After rebuilding, confirm Ultra is wired correctly:

```bash theme={null}
# Ultra binary is installed
ultra version

# Ona's MCP config points at Ultra
cat /workspaces/.ona/mcp-config.json

# Run diagnostics
ultra doctor -v
```

If you configured a deploy key, traces should appear in your Ultra Hub dashboard within about 60 seconds of the Ona Agent making an MCP tool call.

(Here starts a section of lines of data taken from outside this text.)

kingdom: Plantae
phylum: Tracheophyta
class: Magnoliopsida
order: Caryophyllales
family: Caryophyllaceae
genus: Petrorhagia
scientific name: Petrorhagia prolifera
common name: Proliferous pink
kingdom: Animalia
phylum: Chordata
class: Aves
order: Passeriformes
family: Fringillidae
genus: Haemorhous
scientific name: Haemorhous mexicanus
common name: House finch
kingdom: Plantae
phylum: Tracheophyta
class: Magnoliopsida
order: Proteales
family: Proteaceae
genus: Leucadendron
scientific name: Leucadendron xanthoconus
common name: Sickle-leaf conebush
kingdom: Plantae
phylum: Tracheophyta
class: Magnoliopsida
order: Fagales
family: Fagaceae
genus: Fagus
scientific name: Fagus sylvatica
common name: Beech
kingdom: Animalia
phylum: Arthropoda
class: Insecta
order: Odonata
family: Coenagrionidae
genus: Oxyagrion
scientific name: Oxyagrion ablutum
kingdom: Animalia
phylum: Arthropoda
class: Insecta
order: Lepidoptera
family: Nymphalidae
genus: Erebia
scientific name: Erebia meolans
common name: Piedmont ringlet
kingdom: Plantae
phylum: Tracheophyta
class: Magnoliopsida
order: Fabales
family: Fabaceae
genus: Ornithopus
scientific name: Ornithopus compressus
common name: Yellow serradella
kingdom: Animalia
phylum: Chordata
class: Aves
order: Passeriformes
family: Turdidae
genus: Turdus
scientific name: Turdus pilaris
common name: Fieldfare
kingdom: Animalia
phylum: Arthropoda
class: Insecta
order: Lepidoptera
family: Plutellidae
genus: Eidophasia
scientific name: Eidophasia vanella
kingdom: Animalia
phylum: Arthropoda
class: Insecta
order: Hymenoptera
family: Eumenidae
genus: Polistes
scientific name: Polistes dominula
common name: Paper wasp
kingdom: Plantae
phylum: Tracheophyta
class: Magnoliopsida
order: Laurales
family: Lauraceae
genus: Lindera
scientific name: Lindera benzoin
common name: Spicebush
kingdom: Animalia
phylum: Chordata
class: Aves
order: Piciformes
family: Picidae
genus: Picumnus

## Merging with an existing devcontainer

If your repo already has a `.devcontainer/devcontainer.json` with its own lifecycle hooks, chain the Ultra commands onto the end:

```jsonc theme={null}
{
  "postCreateCommand": [
    "bash", "-lc",
    "<your existing setup> && curl -sSL https://get.ultra.security/install.sh | bash && ultra install --client ona --yes && { ultra migrate --from ona --all --yes 2>/dev/null || true; }"
  ]
}
```

The Ultra binary is self-contained, so order only matters if your setup installs tools Ultra depends on (it doesn't).

## Troubleshooting

<AccordionGroup>
  <Accordion title="ultra install prints 'Ona is not installed'">
    The Ona detector reports `Installed=true` only when `ONA_WORKSPACE_ID` is set or the `ona` CLI is on `PATH`. This is always true inside an Ona environment. If you see this error outside an Ona environment, that's expected.
  </Accordion>

  <Accordion title=".ona/mcp-config.json created in the wrong directory">
    Ultra walks up from the current working directory looking for an existing `.ona/` folder. If none is found, it writes under the current working directory. The devcontainer hooks run from the workspace folder (`/workspaces/<repo>`), so the file lands at `/workspaces/<repo>/.ona/mcp-config.json`.
  </Accordion>

  <Accordion title="Ona Agent still calls servers directly">
    The Agent reads `.ona/mcp-config.json` at session start. Restart the Agent or open a new Ona session after the devcontainer hooks finish.
  </Accordion>

  <Accordion title="Traces visible locally but not in the Hub">
    Confirm the environment is linked. Run `ultra doctor` inside the container — it reports link status and identity resolution. If the deploy key isn't picked up, verify `ULTRA_DEPLOY_KEY` is set in the Ona environment.
  </Accordion>
</AccordionGroup>

## Re-running setup manually

Both commands are safe to re-run at any time:

```bash theme={null}
ultra install --client ona --yes
ultra migrate --from ona --all --yes
```

Use this if you added new MCP servers directly to `.ona/mcp-config.json` and want them pulled into Ultra's upstream config without rebuilding the environment.